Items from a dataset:
= = = =

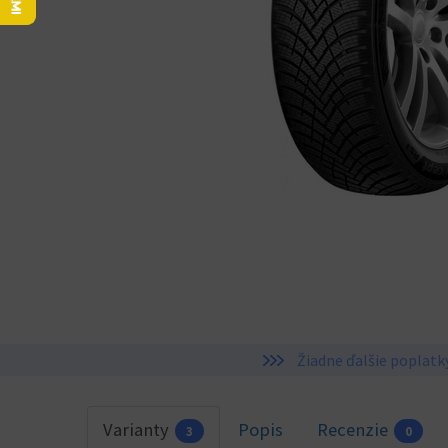
Žiadne ďalšie poplatk
Varianty
Popis
Recenzie
3
0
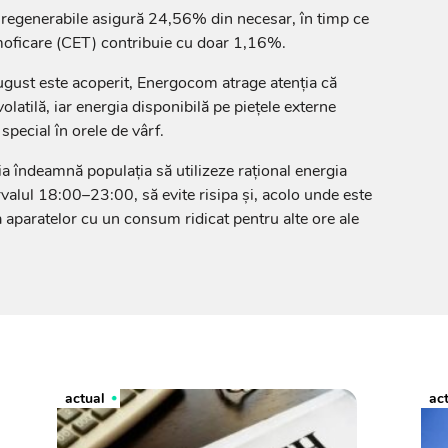
 regenerabile asigură 24,56% din necesar, în timp ce
rmoficare (CET) contribuie cu doar 1,16%.
ugust este acoperit, Energocom atrage atenția că
olatilă, iar energia disponibilă pe piețele externe
special în orele de vârf.
ia îndeamnă populația să utilizeze rațional energia
tervalul 18:00–23:00, să evite risipa și, acolo unde este
a aparatelor cu un consum ridicat pentru alte ore ale
actual
ac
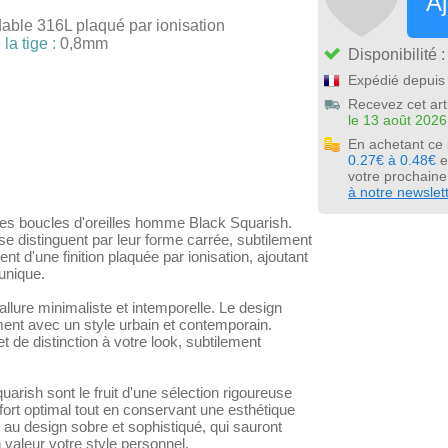
Aj
dable 316L plaqué par ionisation
la tige :
0,8mm
Disponibilité 
Expédié depuis 
Recevez cet art
le 13 août 2026
En achetant ce
0.27€ à 0.48€
e
votre prochain
à notre newslet
es boucles d'oreilles homme Black Squarish.
e distinguent par leur forme carrée, subtilement
nt d'une finition plaquée par ionisation, ajoutant
unique.
llure minimaliste et intemporelle. Le design
ent avec un style urbain et contemporain.
t de distinction à votre look, subtilement
rish sont le fruit d'une sélection rigoureuse
rt optimal tout en conservant une esthétique
s au design sobre et sophistiqué, qui sauront
 valeur votre style personnel.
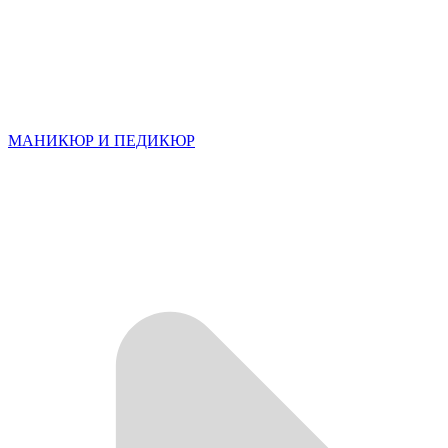
МАНИКЮР И ПЕДИКЮР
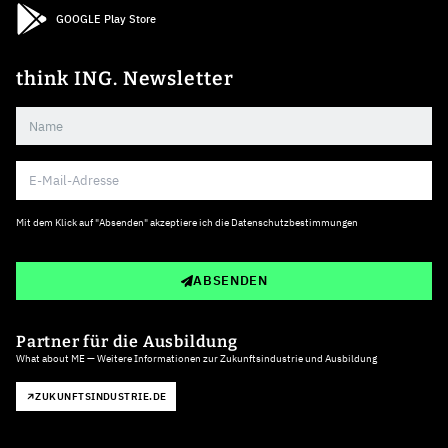
GOOGLE Play Store
think ING. Newsletter
Mit dem Klick auf "Absenden" akzeptiere ich die
Datenschutzbestimmungen
ABSENDEN
Partner für die Ausbildung
What about ME — Weitere Informationen zur Zukunftsindustrie und Ausbildung
ZUKUNFTSINDUSTRIE.DE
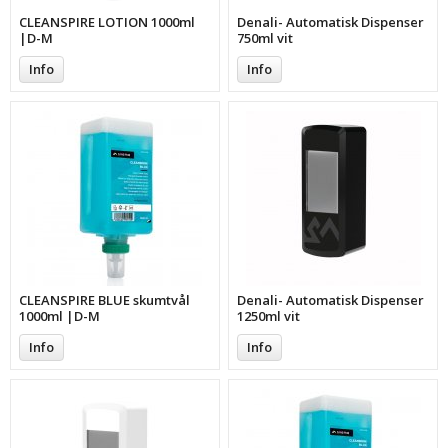
CLEANSPIRE LOTION 1000ml
Denali- Automatisk Dispenser
|D-M
750ml vit
Info
Info
CLEANSPIRE BLUE skumtvål
Denali- Automatisk Dispenser
1000ml |D-M
1250ml vit
Info
Info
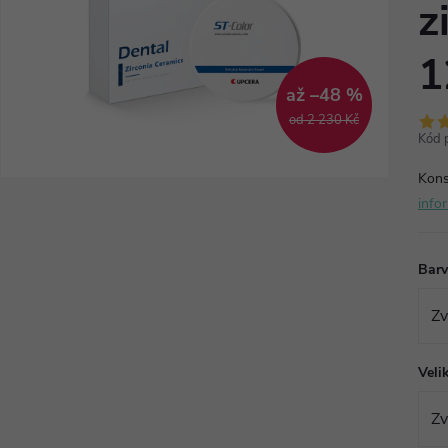
z
1
až –48 %
od 2 230 Kč
Kód 
Kons
info
Bar
Veli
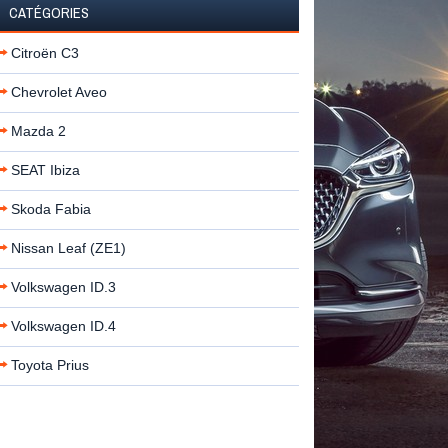
CATÉGORIES
Citroën C3
Chevrolet Aveo
Mazda 2
SEAT Ibiza
Skoda Fabia
Nissan Leaf (ZE1)
Volkswagen ID.3
Volkswagen ID.4
Toyota Prius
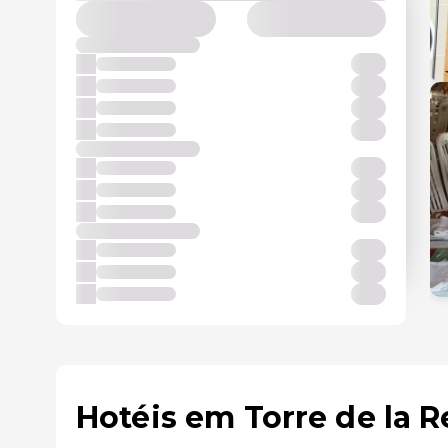
Hotéis em Torre de la R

= = = =

What you are asked to do:
Repeat the records above exactly, from the first line through the line containing "ZUKUNFTSINDUSTRIE.DE", and leave out the pictures.

Response for this exercise:
Žiadne ďalšie poplatk
Varianty
Popis
Recenzie
3
0
 regenerabile asigură 24,56% din necesar, în timp ce
rmoficare (CET) contribuie cu doar 1,16%.
ugust este acoperit, Energocom atrage atenția că
olatilă, iar energia disponibilă pe piețele externe
special în orele de vârf.
ia îndeamnă populația să utilizeze rațional energia
tervalul 18:00–23:00, să evite risipa și, acolo unde este
a aparatelor cu un consum ridicat pentru alte ore ale
actual
ac
Aj
dable 316L plaqué par ionisation
la tige :
0,8mm
Disponibilité 
Expédié depuis 
Recevez cet art
le 13 août 2026
En achetant ce
0.27€ à 0.48€
e
votre prochain
à notre newslet
es boucles d'oreilles homme Black Squarish.
e distinguent par leur forme carrée, subtilement
nt d'une finition plaquée par ionisation, ajoutant
unique.
llure minimaliste et intemporelle. Le design
ent avec un style urbain et contemporain.
t de distinction à votre look, subtilement
rish sont le fruit d'une sélection rigoureuse
rt optimal tout en conservant une esthétique
s au design sobre et sophistiqué, qui sauront
 valeur votre style personnel.
МАНИКЮР И ПЕДИКЮР
GOOGLE Play Store
think ING. Newsletter
Mit dem Klick auf "Absenden" akzeptiere ich die
Datenschutzbestimmungen
ABSENDEN
Partner für die Ausbildung
What about ME — Weitere Informationen zur Zukunftsindustrie und Ausbildung
ZUKUNFTSINDUSTRIE.DE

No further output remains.